Background: An international survey of radiation therapy (RT) of liver metastases was undertaken by the Liver Cancer Workgroup of the Third International Consensus on Metastases Workshop at the 2010 American Society for Radiation Oncology (ASTRO) meeting.
Material and methods: Canadian, European, Australian, New Zealand and American centers participated in this online survey. The survey had four objectives: 1) to describe the practice patterns for RT of liver metastases; 2) to report on the use of low-dose RT for symptomatic liver metastases; 3) to report on the use of technology; and 4) to describe the regional differences in the management of liver metastases.
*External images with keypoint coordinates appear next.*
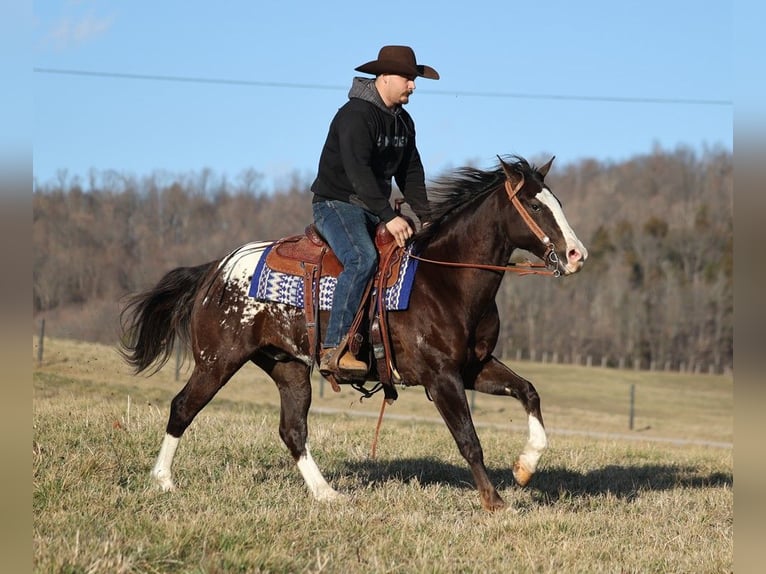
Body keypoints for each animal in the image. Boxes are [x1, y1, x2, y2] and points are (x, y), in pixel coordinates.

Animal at [120, 154, 588, 512]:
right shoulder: (441, 378)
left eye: (558, 201)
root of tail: (215, 269)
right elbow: (469, 440)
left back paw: (327, 494)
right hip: (218, 360)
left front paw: (525, 467)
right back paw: (162, 480)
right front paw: (493, 501)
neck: (445, 279)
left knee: (293, 431)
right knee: (183, 407)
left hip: (289, 368)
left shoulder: (475, 368)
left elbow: (528, 392)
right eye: (535, 205)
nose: (575, 254)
Results: A total of 69 individuals treating liver metastases with radiotherapy responded to the survey. Regional response rates ranged from 39% to 50%. The primary professional affiliation of all respondents was evenly distributed amongst ASTRO, CARO, ESTRO and TROG/RANZCR. A 36% increase in the average annual number of referrals over the past five years is reported. The majority of referrals were for radical RT. The most common technologies used were 4D-CT (61%), SBRT (55%), IGRT (50%), and/or IMRT (28%). A uniform treatment approach was not found. The most commonly employed radical regimens were 45 Gy in 3 fractions, 40-50 Gy in 5 fractions, and 45 Gy in 15 fractions. Palliative regimens included 20 Gy in 5 fractions, 30 Gy in 10 fractions, 8 Gy in 1 fraction, and 10 Gy in 2 fractions.
Conclusions: This survey suggests radiation oncologists will be seeing more referrals for liver RT. The majority of experience in liver metastases RT is with radical SBRT for focal metastases rather than low-dose palliative RT for symptom control. There is significant variation in technology utilization and dose regimens. Prospective studies or registries may allow for comparison of regimens and identification of parameters to optimize patient selection.